Обе королевы, Екатерина и Луиза, оставшись в Париже, делали все возможное, чтобы сохранить видимость нормального правления, но все равно город оказался во власти Католической Лиги, но не Лиги принцев, хотя кардинал Бурбонский и герцог Майенский сразу же повели себя там как победители. На деле в Париже хозяйничали всякие негодяи, проходимцы и шпана – сброд, который при любом мятеже сразу всплывает на поверхность.
А в Шартре Генрих III томился в полном одиночестве, снедаемый меланхолией и сомнениями. Ему казалось опасным опираться на поддержку протестантов, но еще меньше он полагался на оставшихся верными короне католиков: клан Монморанси и партию Политиков, ненавидевших Гизов. Но те и другие бездействовали.
Как-то к Генриху III в Шартр явилась делегация из двенадцати советников парижского парламента, направленная к нему королевой-матерью, которая теперь уже открыто поддерживала герцога де Гиза. Аудиенция у короля была краткой: Генрих посоветовал им оставаться в Париже и выносить здравомыслящие решения.
Подобный демарш до крайности разгневал Филиппа II, с которым непогода сыграла злую шутку: из-за поднявшегося ветра Армада не могла отплыть от иберийских берегов. Испанский монарх не без оснований предполагал, что герцог де Гиз стремится избавиться от его деспотичного покровительства. Посол Мендоса настаивал, чтобы Гиз помог Филиппу II овладеть Булонью. По счастью, д’Эпернон еще находился в Нормандии – предупрежденный Николя Пуленом, он тут же направляется в Булонь, где приказывает запереть все городские ворота, подготовить артиллерийские орудия к бою, и раздает жителям оружие. Когда у стен города появилась армия под предводительством д’Омаля, брата герцога де Гиза, она была встречена пушечными выстрелами – попытка Испании в очередной раз потерпела неудачу.

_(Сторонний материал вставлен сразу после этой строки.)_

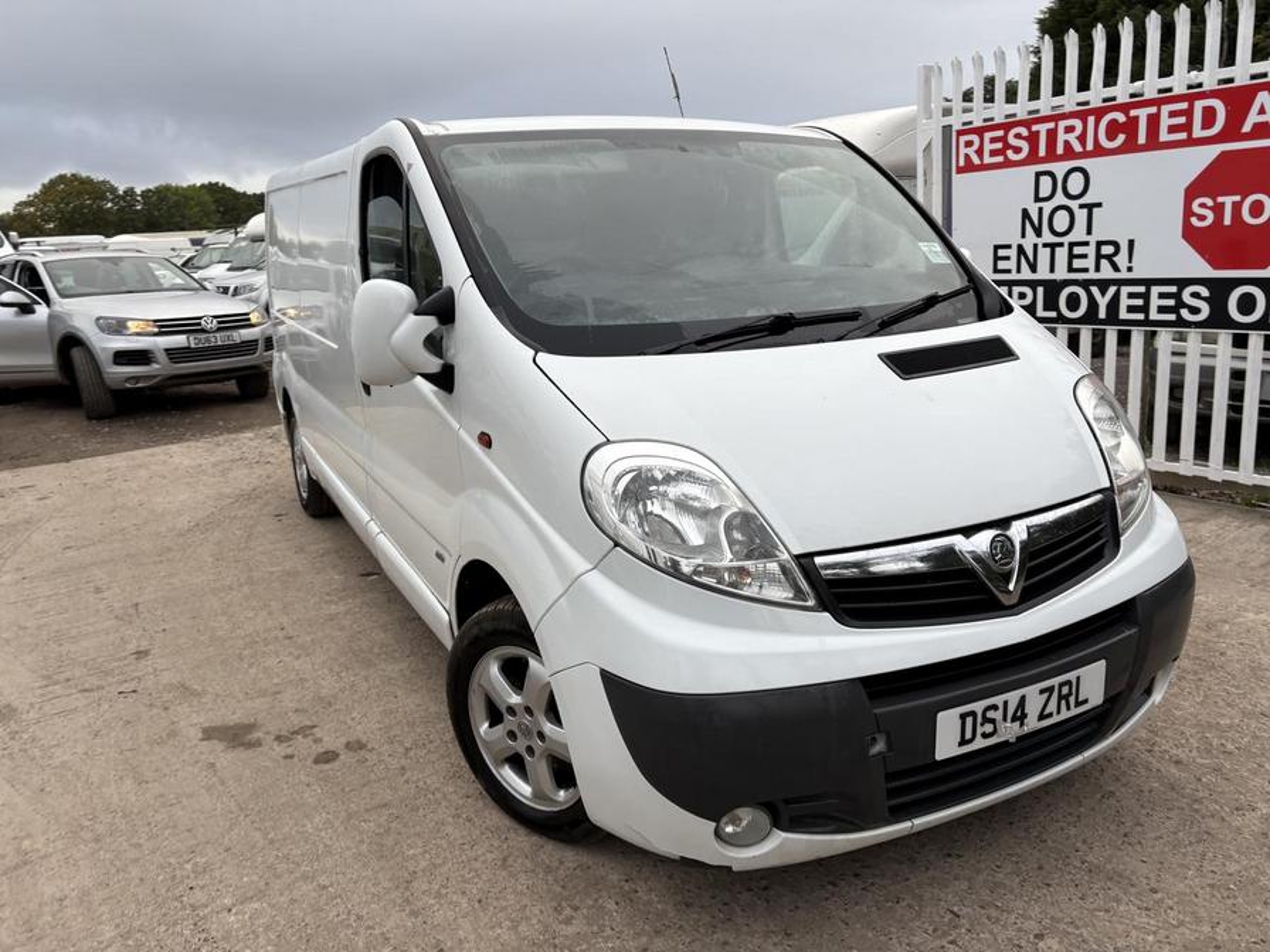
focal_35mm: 26
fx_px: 954
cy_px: 476
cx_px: 635
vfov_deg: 53.1
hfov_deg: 67.3
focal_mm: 5.96
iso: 40
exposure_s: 1/288
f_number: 1.6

Этот успех воодушевил Генриха III. Несмотря на отсутствие поддержки со стороны партии Политиков, он отказывается от предложенного королевой-матерью соглашения, после чего она остается, как в 1576 и в 1585 годах, в полном одиночестве.

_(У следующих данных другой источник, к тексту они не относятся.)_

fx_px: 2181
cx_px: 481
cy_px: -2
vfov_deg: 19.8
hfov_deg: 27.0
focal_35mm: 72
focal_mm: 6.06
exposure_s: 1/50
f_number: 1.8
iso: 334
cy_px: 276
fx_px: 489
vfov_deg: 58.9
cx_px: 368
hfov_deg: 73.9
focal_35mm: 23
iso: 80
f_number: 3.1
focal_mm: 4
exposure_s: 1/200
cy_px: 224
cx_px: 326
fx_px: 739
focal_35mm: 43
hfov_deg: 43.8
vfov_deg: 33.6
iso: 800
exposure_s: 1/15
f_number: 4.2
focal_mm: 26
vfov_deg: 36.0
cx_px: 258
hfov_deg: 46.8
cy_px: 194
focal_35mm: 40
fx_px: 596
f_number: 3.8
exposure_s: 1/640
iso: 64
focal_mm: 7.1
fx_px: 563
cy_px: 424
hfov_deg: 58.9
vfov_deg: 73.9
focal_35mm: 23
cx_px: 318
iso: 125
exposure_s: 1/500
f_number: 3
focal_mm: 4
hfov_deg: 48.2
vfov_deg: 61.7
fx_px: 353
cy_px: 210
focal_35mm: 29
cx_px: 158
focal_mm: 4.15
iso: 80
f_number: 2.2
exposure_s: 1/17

Положение герцога де Гиза было очень непростым: если ему не удастся найти общий язык с законной властью, он должен будет примириться с неизбежностью революции и положиться на волю испанского монарха. Но мысль о революции была отвратительна его душе феодала, а более тесный союз с Испанией внушал Гизу ужас. Да и в поддержке парижан он не был до конца уверен: городской парламент в большинстве своем хранил верность королю. Пытаясь склонить на свою сторону Ашиля де Арле, председателя парламента, Гиз услышал в ответ: «Мне больно видеть, монсеньор, как подданный предает своего господина. Что до меня, то душа моя принадлежит Господу, сердце – моему королю, а тело находится в руках недобрых людей. Пусть же сбудется то, что суждено».

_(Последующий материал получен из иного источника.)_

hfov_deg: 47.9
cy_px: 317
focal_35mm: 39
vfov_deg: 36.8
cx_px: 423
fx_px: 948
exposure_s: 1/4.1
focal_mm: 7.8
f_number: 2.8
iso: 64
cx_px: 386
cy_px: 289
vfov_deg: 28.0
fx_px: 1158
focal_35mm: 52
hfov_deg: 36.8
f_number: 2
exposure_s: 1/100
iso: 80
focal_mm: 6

И пока парижский муниципалитет делал все возможное, чтобы лишить верных королю членов городского парламента их полномочий, зрело недовольство действиями Католической Лиги.
Тем временем ветер на Атлантике переменился, а вместе с ним изменился курс европейской политики. Благословленная папой римским, но проклятая Богом, Армада быстро разрезала волны, приближаясь, как неотвратимый рок. Франция ужасалась, видя, как вдоль ее побережья движутся грозные и величественные корабли.
Без денег, без армии, вдали от самых верных своих соратников, Генрих III страдал от своей беспомощности перед этими грозными плавающими крепостями, воплощением деспотизма и инквизиции. Королева-мать, поддерживаемая членами королевского совета Шаверни, Пинаром и Вильеруа, каждый день слала к королю гонцов, настаивая на необходимости заключения союза с Гизом; в противном случае она предрекала Генриху потерю власти и захват страны испанским монархом. Если Филипп II покорит Францию, власть в стране получат непримиримые католики. Если же с Католической Лигой будет заключен союз, и она обратится к королю за помощью, то руки у короля будут развязаны для проведения собственной политики.
Загнанный в угол этими коварными советами, Генрих перестал с ясностью различать, в чем состоит его долг. Армада курсировала вдоль побережья Бретани и Нормандии, и король полагал, что в такой момент высшие интересы государства требуют от него смирения; в противном случае неизбежно испанское вторжение, последствия которого могут быть гибельны для Франции. И Вильеруа был отправлен в Париж с сообщением о капитуляции своего господина.